● Enunciado da tarefa
Copie sem alterações, do texto sobre Marta e Maria, o trecho que começa nas palavras que contêm "Muitas vezes quiseram" e vai até "recebe de Deus.".

● Bloco de texto

Ouvir e fazer

    O Evangelho, em Lc 10, 38-42, apresenta Jesus a caminho de Jerusalém e que, em Betânia, é recebido em casa de Marta, Maria e Lázaro, este, por quem o Senhor havia chorado e a quem havia ressuscitado. Na casa dos três irmãos em que Jesus repousava, sempre encontrou Ele a acolhida e o descanso necessários para recuperar as forças depois das longas jornadas.

    A Palavra de Deus apresenta-nos, nas leituras do 16º Domingo do Tempo Comum, dois modos de acolher o Senhor; dois modos distintos, mas que se relacionam e mutuamente se condicionam. O primeiro, é acolhendo-o na sua Palavra, como Maria, a irmã de Marta e de Lázaro. Para nós, ela é modelo do discípulo perfeito, pois “sentou-se aos pés do Senhor, e escutava sua palavra”(Cf. Lc 10,29). Marta também acolheu Jesus, mas é um acolhimento cheio de tarefas como o daqueles que são cristãos tão empenhados em trabalhar por Cristo e em falar de Cristo, que esquecem de estar com Cristo, de realmente dar-lhe atenção na escuta da Palavra e na oração. Ora, é nisto, precisamente, que Maria, hoje, é sinal para nós: “sentou-se aos pés do Senhor”(Cf. Lc 10,29).

              Santo Agostinho comenta esta cena da seguinte maneira: “Marta ocupava-se em muitas coisas, dispondo e preparando a refeição do Senhor. Pelo contrário, Maria preferiu alimentar-se do que dizia o Senhor. Não reparou de certo modo na agitação contínua de sua irmã e sentou-se aos pés de Jesus, sem fazer outra coisa senão escutar as Suas palavras. Tinha muito bem compreendido o que diz o Salmo: “Descansai e vede que Eu sou o Senhor” (Sl 46, 11). Marta consumia-se, Maria alimentava-se; aquela abarcava muitas coisas, esta só atendia a uma. Ambas as coisas são boas”.

    Muitas vezes quiseram apresentar Marta e Maria como dois modelos de vida contrapostos: em Maria quis se representar a contemplação, a vida de união com Deus; em Marta, a vida ativa de trabalho. A maioria dos cristãos, chamados a santificar-se no meio do mundo, não se pode considerar como dois modos contrapostos de viver o cristianismo. Pois, uma vida ativa que se esqueça da união com Deus é algo inútil e estéril; uma suposta vida de oração que prescinda da preocupação apostólica e da santificação das realidades ordinárias também não pode agradar a Deus. A chave está, pois, em saber unir estas duas vidas, sem prejuízo nem de uma nem de outra. Esta união profunda entre ação e contemplação pode viver-se de modos muito diversos, segundo a vocação concreta que cada um recebe de Deus.

● Material fornecido
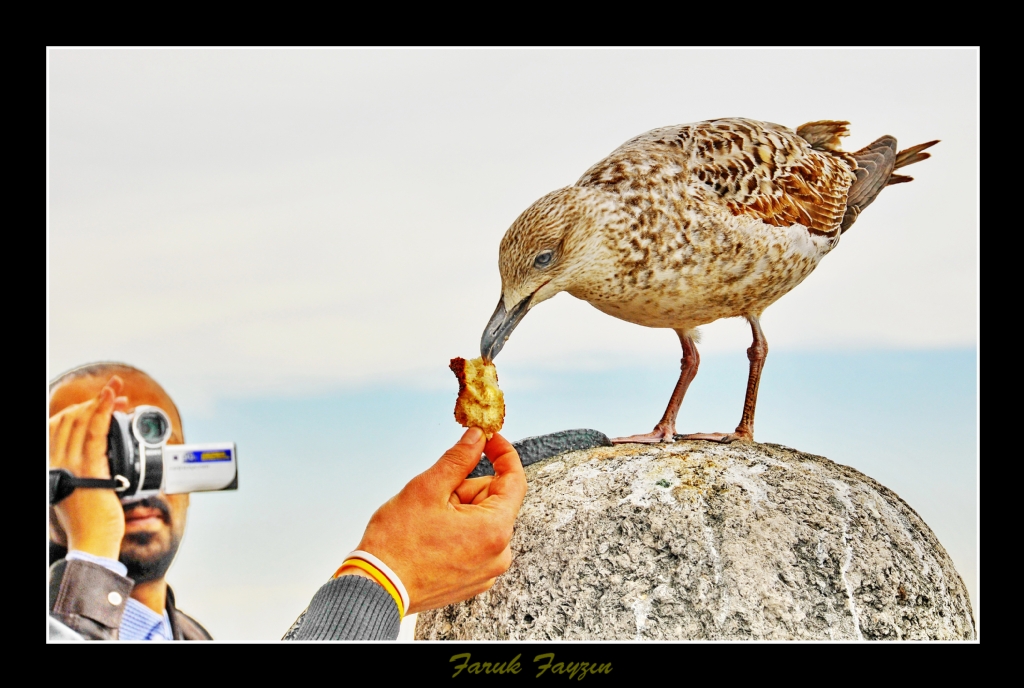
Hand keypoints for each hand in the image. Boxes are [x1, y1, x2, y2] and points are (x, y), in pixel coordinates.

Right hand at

● Solução escrita
Muitas vezes quiseram apresentar Marta e Maria como dois modelos de vida contrapostos: em Maria quis se representar a contemplação, a vida de união com Deus; em Marta, a vida ativa de trabalho. A maioria dos cristãos, chamados a santificar-se no meio do mundo, não se pode considerar como dois modos contrapostos de viver o cristianismo. Pois, uma vida ativa que se esqueça da união com Deus é algo inútil e estéril; uma suposta vida de oração que prescinda da preocupação apostólica e da santificação das realidades ordinárias também não pode agradar a Deus. A chave está, pois, em saber unir estas duas vidas, sem prejuízo nem de uma nem de outra. Esta união profunda entre ação e contemplação pode viver-se de modos muito diversos, segundo a vocação concreta que cada um recebe de Deus.